What needs to be done:
Write out the records below once more, exactly as they stand.

Collection entries
%%
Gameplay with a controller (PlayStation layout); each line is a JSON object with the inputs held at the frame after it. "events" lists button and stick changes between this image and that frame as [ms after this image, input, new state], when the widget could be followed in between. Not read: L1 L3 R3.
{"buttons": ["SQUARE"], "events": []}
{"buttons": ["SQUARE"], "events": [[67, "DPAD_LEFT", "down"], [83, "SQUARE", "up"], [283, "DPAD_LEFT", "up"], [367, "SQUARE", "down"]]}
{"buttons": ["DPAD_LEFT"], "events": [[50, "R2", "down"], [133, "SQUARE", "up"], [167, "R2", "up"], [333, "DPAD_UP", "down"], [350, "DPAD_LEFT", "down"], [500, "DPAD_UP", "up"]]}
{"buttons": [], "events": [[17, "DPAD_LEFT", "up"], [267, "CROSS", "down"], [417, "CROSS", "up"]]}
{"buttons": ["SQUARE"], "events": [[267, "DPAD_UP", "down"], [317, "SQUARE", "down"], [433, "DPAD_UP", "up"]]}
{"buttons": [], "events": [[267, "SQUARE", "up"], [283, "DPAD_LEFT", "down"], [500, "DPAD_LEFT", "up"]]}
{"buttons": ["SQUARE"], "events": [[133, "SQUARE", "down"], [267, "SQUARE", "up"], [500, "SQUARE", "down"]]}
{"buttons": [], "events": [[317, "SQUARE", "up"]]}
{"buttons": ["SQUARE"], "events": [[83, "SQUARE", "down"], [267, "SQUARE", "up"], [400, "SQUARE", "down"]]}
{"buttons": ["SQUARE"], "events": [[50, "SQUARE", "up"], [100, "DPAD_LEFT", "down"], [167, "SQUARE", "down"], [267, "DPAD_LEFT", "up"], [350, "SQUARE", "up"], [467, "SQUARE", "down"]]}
%%
Answer to the problem:
Gameplay with a controller (PlayStation layout); each line is a JSON object with the inputs held at the frame after it. "events" lists button and stick changes between this image and that frame as [ms after this image, input, new state], when the widget could be followed in between. Not read: L1 L3 R3.
{"buttons": ["SQUARE"], "events": []}
{"buttons": ["SQUARE"], "events": [[67, "DPAD_LEFT", "down"], [83, "SQUARE", "up"], [283, "DPAD_LEFT", "up"], [367, "SQUARE", "down"]]}
{"buttons": ["DPAD_LEFT"], "events": [[50, "R2", "down"], [133, "SQUARE", "up"], [167, "R2", "up"], [333, "DPAD_UP", "down"], [350, "DPAD_LEFT", "down"], [500, "DPAD_UP", "up"]]}
{"buttons": [], "events": [[17, "DPAD_LEFT", "up"], [267, "CROSS", "down"], [417, "CROSS", "up"]]}
{"buttons": ["SQUARE"], "events": [[267, "DPAD_UP", "down"], [317, "SQUARE", "down"], [433, "DPAD_UP", "up"]]}
{"buttons": [], "events": [[267, "SQUARE", "up"], [283, "DPAD_LEFT", "down"], [500, "DPAD_LEFT", "up"]]}
{"buttons": ["SQUARE"], "events": [[133, "SQUARE", "down"], [267, "SQUARE", "up"], [500, "SQUARE", "down"]]}
{"buttons": [], "events": [[317, "SQUARE", "up"]]}
{"buttons": ["SQUARE"], "events": [[83, "SQUARE", "down"], [267, "SQUARE", "up"], [400, "SQUARE", "down"]]}
{"buttons": ["SQUARE"], "events": [[50, "SQUARE", "up"], [100, "DPAD_LEFT", "down"], [167, "SQUARE", "down"], [267, "DPAD_LEFT", "up"], [350, "SQUARE", "up"], [467, "SQUARE", "down"]]}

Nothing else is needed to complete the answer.